A Formula To Get The Most From Workouts
In the next five minutes you’re going to find out three specific steps you can take to get the most out of each training session for the rest of your life. No matter who you are, you’re in training mode at this time of the year. Athlete or active adult, this time of the year is when you’re trying to make sure you stick to your New Year’s resolution. Or stick to your training regimen to give yourself the best edge to succeed. Here is my Anthony Trucks’ 3 Step Ladder of Success Formula to get the most out of your workouts.
In my experience there are a few things that people have to do to make sure the work they’re doing in the weight room is the best use of their time. Without these three things in place, you’re setting yourself up for failure without even knowing it.
3 Step Ladder of Success Formula:
First, ask yourself this question and if you can answer it in two seconds or less, then you’re good. If not, you can check the first box of three that you need to improve.
Do you know EXACTLY what your next workout is going to be?
See, very few people take the time before a workout to make the most of their time during the actual workout. They walk into a gym and wander around assuming that their body will wander into being stronger or looking better.
The absolute first step is to get yourself a program designed specifically to get you from point A to your desired point B.
This program should go through stages that build upon the previous stage. So you can track the progress and make adjustments when you need to push closer to your goal. Without a program built for you that you ACTUALLY follow, you’re wasting time.
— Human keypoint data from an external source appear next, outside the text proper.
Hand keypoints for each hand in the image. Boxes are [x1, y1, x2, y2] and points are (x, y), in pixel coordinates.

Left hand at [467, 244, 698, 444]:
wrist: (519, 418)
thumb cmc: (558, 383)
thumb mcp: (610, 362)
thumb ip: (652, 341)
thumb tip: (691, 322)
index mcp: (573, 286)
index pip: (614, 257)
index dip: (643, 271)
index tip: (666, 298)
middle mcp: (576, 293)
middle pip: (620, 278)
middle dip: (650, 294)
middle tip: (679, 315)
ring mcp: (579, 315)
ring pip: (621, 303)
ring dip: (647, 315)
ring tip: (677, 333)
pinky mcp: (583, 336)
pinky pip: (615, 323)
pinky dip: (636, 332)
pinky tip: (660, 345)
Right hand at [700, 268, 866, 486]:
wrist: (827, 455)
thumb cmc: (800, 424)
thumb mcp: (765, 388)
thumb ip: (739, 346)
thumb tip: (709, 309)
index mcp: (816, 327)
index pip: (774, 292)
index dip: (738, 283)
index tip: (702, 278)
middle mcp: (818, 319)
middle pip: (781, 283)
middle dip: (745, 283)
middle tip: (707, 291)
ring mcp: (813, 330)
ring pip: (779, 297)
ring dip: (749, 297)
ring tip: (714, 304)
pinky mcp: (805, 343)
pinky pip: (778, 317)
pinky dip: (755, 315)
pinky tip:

Ladder of Success: Second…
I’m just going to come right out and say it: The goal you have is going to take daily effort that is very far out of your comfort zone. Most people’s goals are at an effort level of, let’s say, 10. But their level of “max effort” is at a lowly six.
So no matter how hard you want to reach your goal you never will until you’re willing to push your max effort up every day until you reach that 10. So you are not allowed to use the statement, “I’ve worked as hard as I can and nothing’s working” If you really have a goal you want to reach.
Ladder of Success: Third…
Lastly, and absolutely most important, you have to stop sacrificing form for weight. One thing that still seems to be plaguing every weight room I go to is people using more weight than their body should handle for that specific movement.
Just picture the last person you saw adding too much weight to a bar before they squat and watching them do heavy knee pumps. This forces your body into compensation and makes other parts of your body take on loads they’re not supposed to, which can lead to injury.
The other part is that you fail to work the desired muscle you’re trying to target. This means that even with the perfect program, you’ll still fail to get the results you want out of your training. So lighten the weight. Use full range. Then increase things over time to improve.
These three steps are easy to follow but hard to implement. At the end of the day we know you don’t want easy, you want results. So take the time to implement these three steps and watch your training take your results in the weight room to the next level.